◆ **TASK DESCRIPTION**
Return every line below in which "Tatooine" appears.

(Records from a data collection)
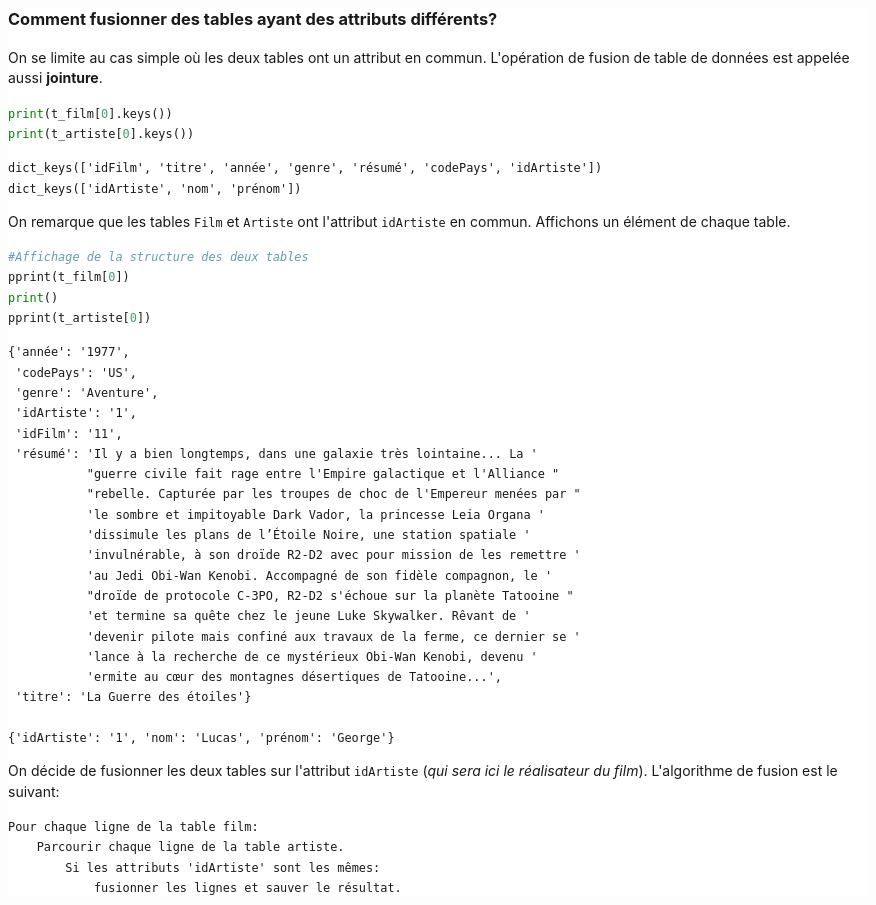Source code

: 
### Comment fusionner des tables ayant des attributs différents?
On se limite au cas simple où les deux tables ont un attribut en commun. L'opération de fusion de table de données est appelée aussi **jointure**. 


```python
print(t_film[0].keys())
print(t_artiste[0].keys())
```

    dict_keys(['idFilm', 'titre', 'année', 'genre', 'résumé', 'codePays', 'idArtiste'])
    dict_keys(['idArtiste', 'nom', 'prénom'])


On remarque que les tables `Film` et `Artiste` ont l'attribut `idArtiste` en commun. Affichons un élément de chaque table.


```python
#Affichage de la structure des deux tables
pprint(t_film[0])
print()
pprint(t_artiste[0])
```

    {'année': '1977',
     'codePays': 'US',
     'genre': 'Aventure',
     'idArtiste': '1',
     'idFilm': '11',
     'résumé': 'Il y a bien longtemps, dans une galaxie très lointaine... La '
               "guerre civile fait rage entre l'Empire galactique et l'Alliance "
               "rebelle. Capturée par les troupes de choc de l'Empereur menées par "
               'le sombre et impitoyable Dark Vador, la princesse Leia Organa '
               'dissimule les plans de l’Étoile Noire, une station spatiale '
               'invulnérable, à son droïde R2-D2 avec pour mission de les remettre '
               'au Jedi Obi-Wan Kenobi. Accompagné de son fidèle compagnon, le '
               "droïde de protocole C-3PO, R2-D2 s'échoue sur la planète Tatooine "
               'et termine sa quête chez le jeune Luke Skywalker. Rêvant de '
               'devenir pilote mais confiné aux travaux de la ferme, ce dernier se '
               'lance à la recherche de ce mystérieux Obi-Wan Kenobi, devenu '
               'ermite au cœur des montagnes désertiques de Tatooine...',
     'titre': 'La Guerre des étoiles'}
    
    {'idArtiste': '1', 'nom': 'Lucas', 'prénom': 'George'}


On décide de fusionner les deux tables sur l'attribut `idArtiste` (*qui sera ici le réalisateur du film*). L'algorithme de fusion est le suivant:  

```
Pour chaque ligne de la table film: 
    Parcourir chaque ligne de la table artiste.
        Si les attributs 'idArtiste' sont les mêmes:
            fusionner les lignes et sauver le résultat.  
```
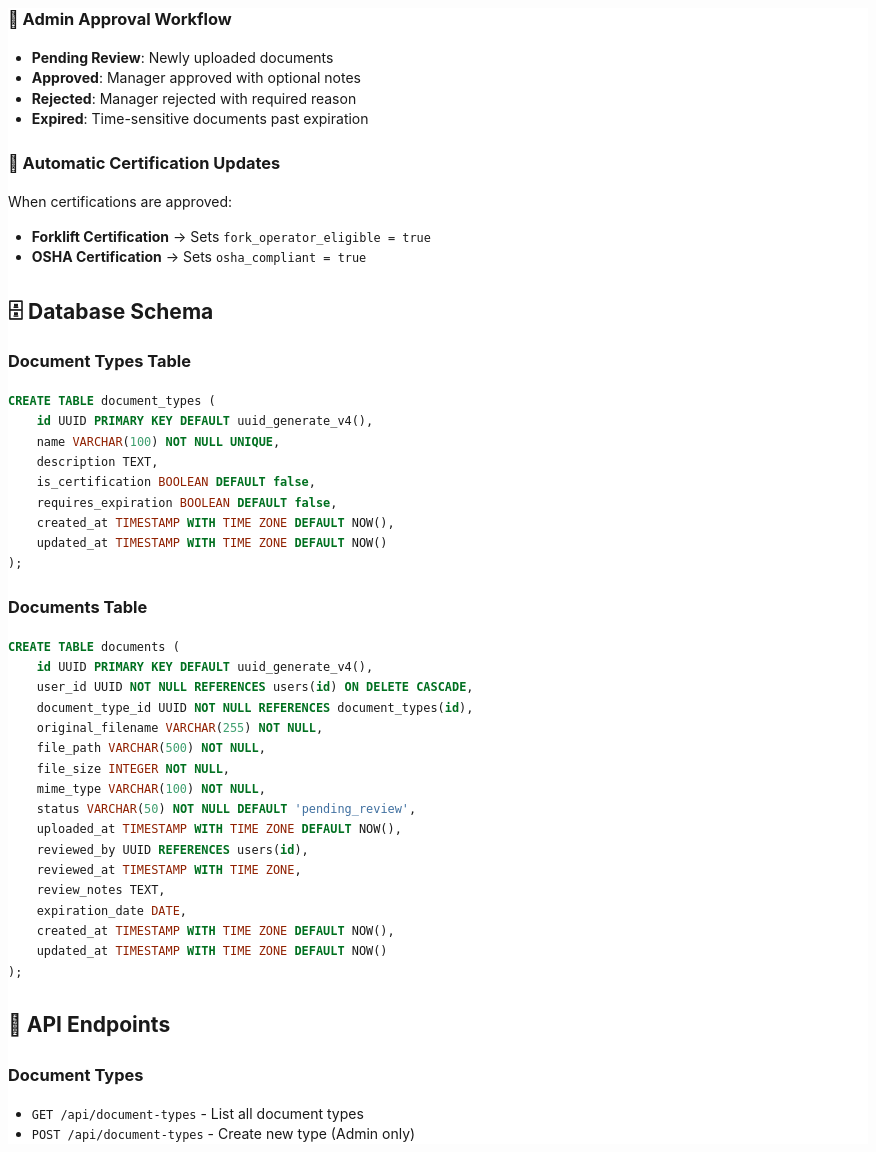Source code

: ### 🔹 Admin Approval Workflow
- **Pending Review**: Newly uploaded documents
- **Approved**: Manager approved with optional notes
- **Rejected**: Manager rejected with required reason
- **Expired**: Time-sensitive documents past expiration

### 🔹 Automatic Certification Updates
When certifications are approved:
- **Forklift Certification** → Sets `fork_operator_eligible = true`
- **OSHA Certification** → Sets `osha_compliant = true`

## 🗄️ Database Schema

### Document Types Table
```sql
CREATE TABLE document_types (
    id UUID PRIMARY KEY DEFAULT uuid_generate_v4(),
    name VARCHAR(100) NOT NULL UNIQUE,
    description TEXT,
    is_certification BOOLEAN DEFAULT false,
    requires_expiration BOOLEAN DEFAULT false,
    created_at TIMESTAMP WITH TIME ZONE DEFAULT NOW(),
    updated_at TIMESTAMP WITH TIME ZONE DEFAULT NOW()
);
```

### Documents Table
```sql
CREATE TABLE documents (
    id UUID PRIMARY KEY DEFAULT uuid_generate_v4(),
    user_id UUID NOT NULL REFERENCES users(id) ON DELETE CASCADE,
    document_type_id UUID NOT NULL REFERENCES document_types(id),
    original_filename VARCHAR(255) NOT NULL,
    file_path VARCHAR(500) NOT NULL,
    file_size INTEGER NOT NULL,
    mime_type VARCHAR(100) NOT NULL,
    status VARCHAR(50) NOT NULL DEFAULT 'pending_review',
    uploaded_at TIMESTAMP WITH TIME ZONE DEFAULT NOW(),
    reviewed_by UUID REFERENCES users(id),
    reviewed_at TIMESTAMP WITH TIME ZONE,
    review_notes TEXT,
    expiration_date DATE,
    created_at TIMESTAMP WITH TIME ZONE DEFAULT NOW(),
    updated_at TIMESTAMP WITH TIME ZONE DEFAULT NOW()
);
```

## 🔌 API Endpoints

### Document Types
- `GET /api/document-types` - List all document types
- `POST /api/document-types` - Create new type (Admin only)
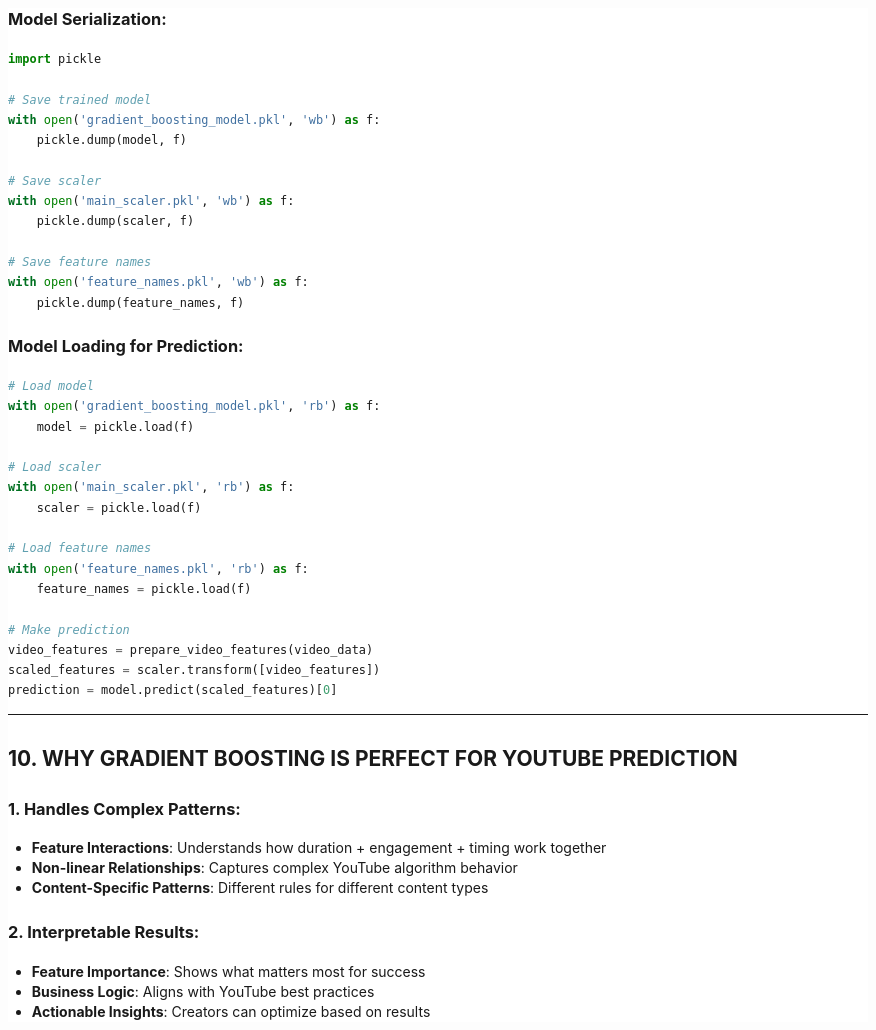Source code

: ### **Model Serialization:**
```python
import pickle

# Save trained model
with open('gradient_boosting_model.pkl', 'wb') as f:
    pickle.dump(model, f)

# Save scaler
with open('main_scaler.pkl', 'wb') as f:
    pickle.dump(scaler, f)

# Save feature names
with open('feature_names.pkl', 'wb') as f:
    pickle.dump(feature_names, f)
```

### **Model Loading for Prediction:**
```python
# Load model
with open('gradient_boosting_model.pkl', 'rb') as f:
    model = pickle.load(f)

# Load scaler
with open('main_scaler.pkl', 'rb') as f:
    scaler = pickle.load(f)

# Load feature names
with open('feature_names.pkl', 'rb') as f:
    feature_names = pickle.load(f)

# Make prediction
video_features = prepare_video_features(video_data)
scaled_features = scaler.transform([video_features])
prediction = model.predict(scaled_features)[0]
```

---

## **10. WHY GRADIENT BOOSTING IS PERFECT FOR YOUTUBE PREDICTION**

### **1. Handles Complex Patterns:**
- **Feature Interactions**: Understands how duration + engagement + timing work together
- **Non-linear Relationships**: Captures complex YouTube algorithm behavior
- **Content-Specific Patterns**: Different rules for different content types

### **2. Interpretable Results:**
- **Feature Importance**: Shows what matters most for success
- **Business Logic**: Aligns with YouTube best practices
- **Actionable Insights**: Creators can optimize based on results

◆ **SOLUTION**
               "droïde de protocole C-3PO, R2-D2 s'échoue sur la planète Tatooine "
               'ermite au cœur des montagnes désertiques de Tatooine...',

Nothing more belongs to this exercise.